I just want to be able to go to work in a city in which I grew up, without headbutting another free individual heading in the opposite direction directly towards me.
“COMIC BOOK CHARACTERS ARE OFTEN THE PUREST FORM OF THESE ARCHETYPES WITH A BASENESS AND SIMPLICITY MADE EVEN MORE PURE BY THE CHARACTERS WEARING MASKS.”
The unusual universal appeal of some arthouse movies and paintings is likely a result of people sharing the same unconscious codes regardless of social status and cultural upbringing.
“I can relate to that” translates into sharing the same unconscious codes to interpret community events and individual acts.
Similarly, many offensive acts can be universally condemned as abhorrent to the human condition because of shared archetypes among those people commenting about the act.
Innocence, isolation, heroism, caregiving, exploring, rebellion, loving, creating, wisdom, illusion and ruling have distinct codes for interpretation that become shared universally with civilizations around the world.
Comic book characters are often the purest form of these archetypes with a baseness and simplicity made even more pure by the characters wearing masks.
Masks accentuate the code by symbolizing the character, but also by hiding personal features that often do nothing other than send the audience miscues about the true intent of a person.
A beautiful person is not always a nice person.
People in real life wear masks to hide their true identities. A person wearing headphones in public wears a form of mask, and shuts out the audience from what is going on with the individual on any particular day.
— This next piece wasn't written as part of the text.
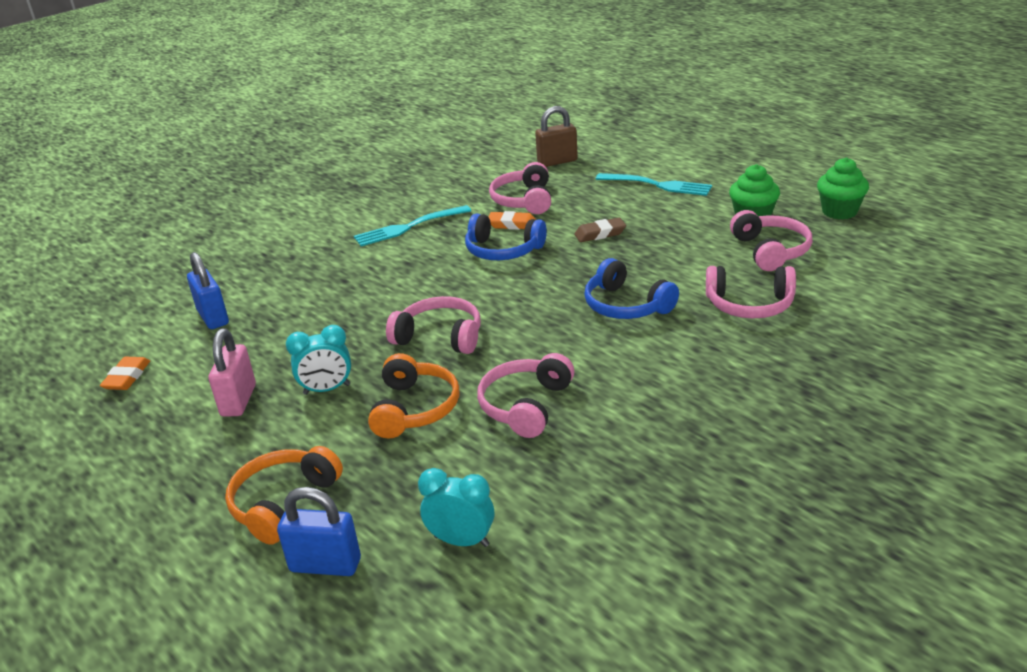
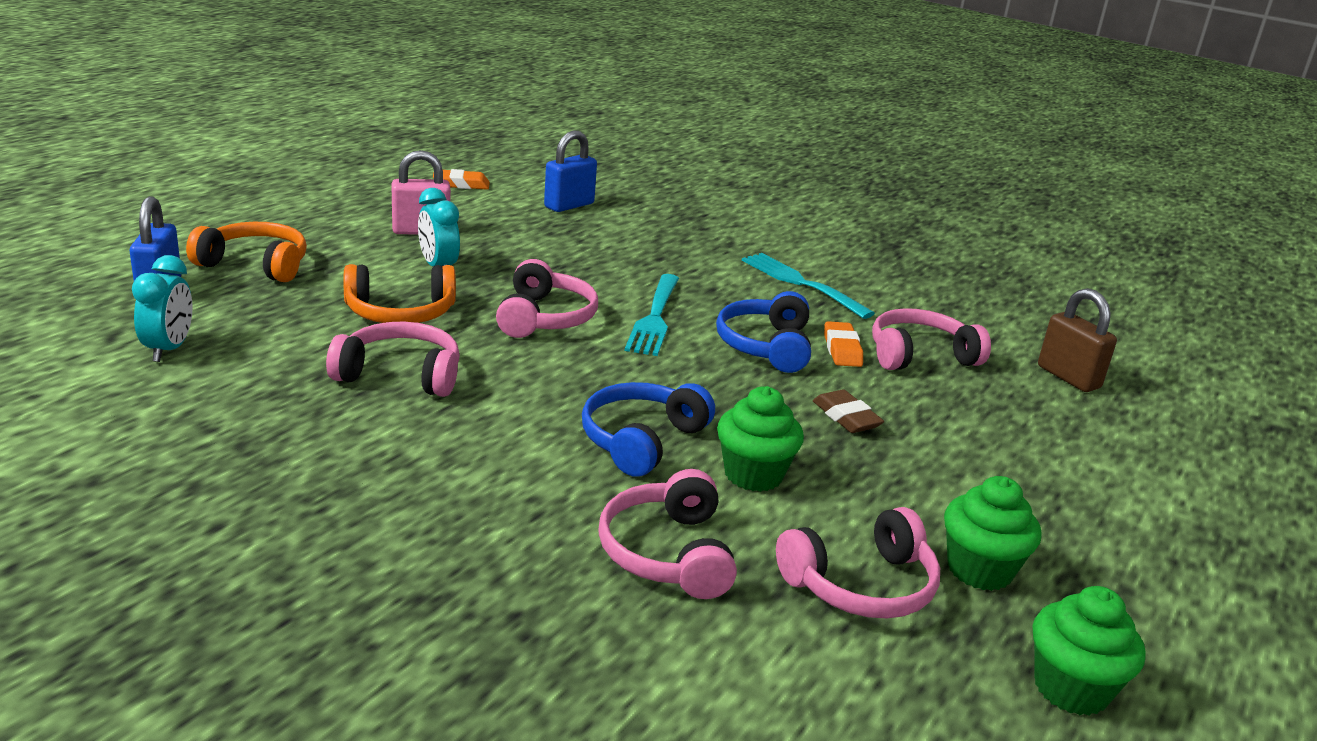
camera: 70 degrees right, 5 degrees down
(657, 185) = (1046, 468): turquoise fork -> turquoise fork (654, 317)
(666, 270) = (753, 475): none -> green cupcake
A public transit passenger does not just wear the headphones because the trip from work to home at the end of the day is rather boring without listening to music, but because this form of mask also blots out the other people in the transit vehicle from making unwelcomed personal connections.
Masks can also do just the opposite as well, by freeing up personality traits for public sharing. Culturally specific masks are commonly used in most cultures to facilitate ritual disinhibitions.
But what I am really trying to get to is that repression puts masks on the entire population in a way that inhibits individualism and drives people into a larger indistinguishable collective in which the masses then become easier to manipulate and exploit.
Individuals all choosing different consumer products to assist in completing the same function would fracture the market place and make production unprofitable, merely in terms of too much supply for too little demand. Manufacturers would be without that certain cache of consumers required to make manufacturing worthwhile.
People are therefore given masks of sorts to be melded into that same consumer next in line at the check-out.
Politicians do inherit a heavy burden with political office to manage the city, but to also manage the people well. Knowing what is being asked of politicians by the citizenry is a good part of the struggle. Codes can help.
Codes are a system of rules that convert information into meaning. If the people in that system wear masks that hide irrelevant individual characteristics, then that message becomes even more clear with the hidden codes imbedded in both conduct and speech becoming accentuated.
If too much of this coded chatter occurs, then the city has become dysfunctional, and the politicians better get working on a solution.
Society fits the population into prescribed social roles, and when those social roles are no longer functional, chaos ensues, like that experiment developing at the rapid transit stations that no one knows about yet.